Das Geräusch ist auch nur direkt nach dem Einschalten da.
Antwort von Badoit am 06.04.2006 - 09:49
peter aus graz hat recht. Ich ging davon aus, dass eine Birne irgendwo für Testzwecke gratis erhältlich ist, ein Ballast nicht.
Antwort von aleph Registriertes Mitglied am 06.04.2006 - 13:47
vielen dank für die antworten. die birne ist hin, der ballast tut es noch. vielleicht hat sich das schnelle ausschalten da ja bezahlt gemacht.
fraglich ist, ob es nicht sinn machen würde das kabel am acrylglasdeckel (am ende der isolierung) mit einem tropfen silikon o.ä. zu versehen um bei fluten des akkutanks den lampenkopf wasserfrei zu halten.
Antwort von superfisch Registriertes Mitglied am 06.04.2006 - 14:07
Ein Versuch wäre es schon wert - auch wenn es nicht 100%ig dicht wird. Als alternative kannst du eine Kabelverschraubung irgendwo am Verbinducgskabel anbringen und fest zudrehen - der starke Druck von aussen sollte den Wasserdurchfluss im Kabel auch deutlich reduzieren.
Antwort von peter aus graz am 06.04.2006 - 15:43
""""Als alternative kannst du eine Kabelverschraubung irgendwo am Verbinducgskabel anbringen und fest zudrehen - der starke Druck von aussen sollte den Wasserdurchfluss im Kabel auch deutlich reduzieren.""""

was soll das bitte bringen???

man hat ja schon 2 verschraubungen am kabel dran, und selbst da kommt das wasser durch!

die idee mit dem silikon "kann" helfen, einzige sicherheit bietet aber nur ein E/O kabel, zwar nicht grad günstig, aber es hilft!

Antwort von Badoit am 06.04.2006 - 16:15
Zusätzliche Verschraubung bringt nichts, peter aus graz hat das richtig erkannt.

Silikon-Pfropfen bringt auch nichts! Du hast von aussen nach innen: 1)Äussere Hülle 2)Isolation der einzelnen Kabel 3)Litzenkabel. Mit dem Pfropfen dichtest du Nr.2 gegen das Gehäuse. Das Wasser läuft aber auch durch Nr.3, also in den Litzenkabeln. Diese wiederum dichtest du mit Silikon nicht ab. Dank der u.U. erheblichen Druckunterschiede läuft auch durch diese dünnen Litzen eine rechte Menge an Wasser. Lösung (wurde in U-Booten früher so gemacht): An der Stelle, wo du deinen Pfropfen setzt, werden die Litzen abisoliert (1 und 2 entfernt), die Litzen sind also völlig frei liegend.
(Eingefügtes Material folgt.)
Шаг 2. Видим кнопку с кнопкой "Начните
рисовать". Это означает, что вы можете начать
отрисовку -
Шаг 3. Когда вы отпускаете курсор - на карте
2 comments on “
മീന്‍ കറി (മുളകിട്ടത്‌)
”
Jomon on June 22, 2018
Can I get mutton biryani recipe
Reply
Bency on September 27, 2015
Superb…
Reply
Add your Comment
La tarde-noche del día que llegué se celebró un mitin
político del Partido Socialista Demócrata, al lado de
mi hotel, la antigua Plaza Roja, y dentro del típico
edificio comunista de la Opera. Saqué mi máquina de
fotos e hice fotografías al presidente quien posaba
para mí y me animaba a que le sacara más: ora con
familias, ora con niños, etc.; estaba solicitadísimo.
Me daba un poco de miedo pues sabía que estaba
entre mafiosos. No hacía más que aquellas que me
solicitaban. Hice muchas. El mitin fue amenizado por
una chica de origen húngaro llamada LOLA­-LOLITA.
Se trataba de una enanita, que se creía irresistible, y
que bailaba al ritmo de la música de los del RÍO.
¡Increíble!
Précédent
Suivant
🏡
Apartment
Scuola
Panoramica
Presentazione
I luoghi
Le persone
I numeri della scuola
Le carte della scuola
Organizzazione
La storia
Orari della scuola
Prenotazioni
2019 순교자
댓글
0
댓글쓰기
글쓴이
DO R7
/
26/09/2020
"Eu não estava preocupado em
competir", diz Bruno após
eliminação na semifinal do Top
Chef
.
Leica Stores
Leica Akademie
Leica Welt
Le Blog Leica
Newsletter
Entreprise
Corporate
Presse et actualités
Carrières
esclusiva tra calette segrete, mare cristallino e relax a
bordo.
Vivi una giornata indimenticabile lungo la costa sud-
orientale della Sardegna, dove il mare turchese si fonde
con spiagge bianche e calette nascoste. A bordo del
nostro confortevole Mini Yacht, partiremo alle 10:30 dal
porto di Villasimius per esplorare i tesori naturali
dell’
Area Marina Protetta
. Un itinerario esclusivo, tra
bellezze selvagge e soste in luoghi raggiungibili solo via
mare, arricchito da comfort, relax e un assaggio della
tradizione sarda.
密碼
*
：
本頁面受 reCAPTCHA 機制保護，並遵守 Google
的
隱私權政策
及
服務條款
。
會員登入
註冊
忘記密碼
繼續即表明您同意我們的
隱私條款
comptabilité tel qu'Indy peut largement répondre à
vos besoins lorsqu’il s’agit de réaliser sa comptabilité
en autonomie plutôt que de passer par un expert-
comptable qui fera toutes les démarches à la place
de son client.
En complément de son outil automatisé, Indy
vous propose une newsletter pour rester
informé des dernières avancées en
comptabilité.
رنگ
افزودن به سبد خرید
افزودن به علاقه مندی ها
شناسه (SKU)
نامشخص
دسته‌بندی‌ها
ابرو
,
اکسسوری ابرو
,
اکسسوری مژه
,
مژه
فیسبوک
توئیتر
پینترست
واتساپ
Diese Stelle werden mit Lot gefüllt, damit kein Wasser mehr durch kann. Anschliessend kommt ein Pfropfen geeigneter Leim (nicht Silikon) um die beiden abisolierten Stellen und füllt den Raum aus. Somit kann Wasser egal wo kommen, es ist dicht. Ist nicht mal sooo aufwändig. Diese Methode schützt Tank und Kopf bei einer Verletzung des Kabels. Alternativ kannst du aber auch Steckverbindungen nehmen: Buchse in Kopf und Tank, dazwischen ein Kabel mit 2 Steckern. Macht den Abgang ein wenig steifer (längerer Stecker statt Verschraubung), dafür ist ein Kabel schnell gewechselt.